Shipping lines have stopped transporting cargoes containing hazardous chemicals, citing "complexities" in the unloading of these goods at Chattogram port.
This trend of not carrying chemicals came in the wake of the recent devastating fire at the BM Container Depot in Sitakunda.
As a result, a crisis of raw materials has been created in various chemical-dependent companies, including manufacturers of medical devices, leather, textiles and garments, said sector insiders.
On 7 June this year, shipping agent Ocean International Ltd sent a letter to JMI Industrial Gas Limited regarding stopping of transportation of hazardous goods which includes fire extinguisher, refrigerant gas, ethylene oxide, sulphur dioxide gas cylinder, sulphur hexafluoride, organic peroxides, hydrogen peroxide, ammonium nitrate, potassium nitrate, potassium chlorate, acetone, butanol, cyclohexanone, methanol, ethanol, propanol, butanol, butyl acetate, isopropyl, alcohol, thinner, xylene, ethyl acetate, solvent MTT, methyl ethyl ketone, methyl isobutyl ketone, toluene, sodium nitrate, and sulphur.
Production at factories of JMI Group, the country's largest medical device manufacturer, is in crisis due to the chemical crisis, and to get rid of such a situation, JMI Industrial Gas Limited, a subsidiary of JMI Group, wrote a letter to the chairman of Chittagong Port Authority (CPA) on 26 June.
The letter stated that JMI Industrial Gas Ltd is the only Ethylene Oxide (ETO) and Carbon Dioxide (CO2) gas blender and supplier in the country, which means all the local medical device manufacturers depend on the mixture of ETO and CO2 supplied by JMI Industrial Gas Ltd for sterilising their products.

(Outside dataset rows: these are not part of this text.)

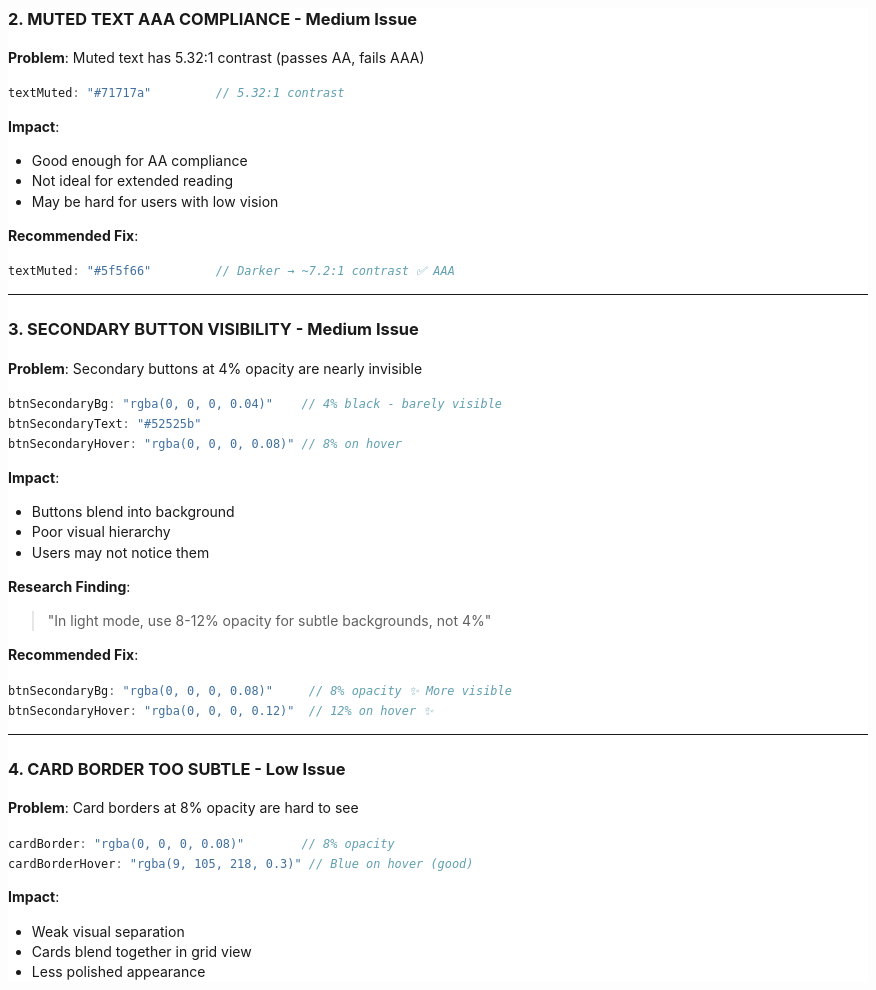 
### 2. **MUTED TEXT AAA COMPLIANCE - Medium Issue**

**Problem**: Muted text has 5.32:1 contrast (passes AA, fails AAA)

```typescript
textMuted: "#71717a"         // 5.32:1 contrast
```

**Impact**:
- Good enough for AA compliance
- Not ideal for extended reading
- May be hard for users with low vision

**Recommended Fix**:
```typescript
textMuted: "#5f5f66"         // Darker → ~7.2:1 contrast ✅ AAA
```

---

### 3. **SECONDARY BUTTON VISIBILITY - Medium Issue**

**Problem**: Secondary buttons at 4% opacity are nearly invisible

```typescript
btnSecondaryBg: "rgba(0, 0, 0, 0.04)"    // 4% black - barely visible
btnSecondaryText: "#52525b"
btnSecondaryHover: "rgba(0, 0, 0, 0.08)" // 8% on hover
```

**Impact**:
- Buttons blend into background
- Poor visual hierarchy
- Users may not notice them

**Research Finding**:
> "In light mode, use 8-12% opacity for subtle backgrounds, not 4%"

**Recommended Fix**:
```typescript
btnSecondaryBg: "rgba(0, 0, 0, 0.08)"     // 8% opacity ✨ More visible
btnSecondaryHover: "rgba(0, 0, 0, 0.12)"  // 12% on hover ✨
```

---

### 4. **CARD BORDER TOO SUBTLE - Low Issue**

**Problem**: Card borders at 8% opacity are hard to see

```typescript
cardBorder: "rgba(0, 0, 0, 0.08)"        // 8% opacity
cardBorderHover: "rgba(9, 105, 218, 0.3)" // Blue on hover (good)
```

**Impact**:
- Weak visual separation
- Cards blend together in grid view
- Less polished appearance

In this case, if ETO cannot be imported on an emergency basis, the sterilisation process of the locally produced medical device will be disrupted. All medical systems, including public and private hospitals, clinics and diagnostic centres, will collapse, posing a serious threat to public health, reads the letter.
The letter requested the CPA chairman to take necessary steps on an urgent basis.
The chemical crisis has also affected various readymade garments and textile factories. The factories that used to use imported hydrogen peroxide are now meeting their demand with domestic hydrogen peroxide.
If the import of chemicals does not normalise soon, the factories will fall into a crisis in the days ahead, readymade garment association leaders fear.
However, Chattogram port officials said the authorities have not issued any order or imposed any prohibitions regarding the handling of dangerous goods. Such products and containers are being handled through the port as per the usual rules, following the instructions of the Bangladesh Navy, they added.
Bangladesh Shipping Agents Association Director Shahed Sarwar said shipping lines across the globe took many precautionary measures after major accidents like that in Lebanon's capital Beirut. After the fire incident in BM Depot in Sitakunda, the PSA Corporation of Singapore ordered to limit the shipment of hydrogen peroxide from Bangladesh on the pretext of safety and lack of capacity of the yard.
There should be a separate depot for hazardous chemicals, suggested Shahed.
CPA Secretary Md Omar Farooq and Director (Traffic) Enamul Karim were contacted by telephone but no one responded.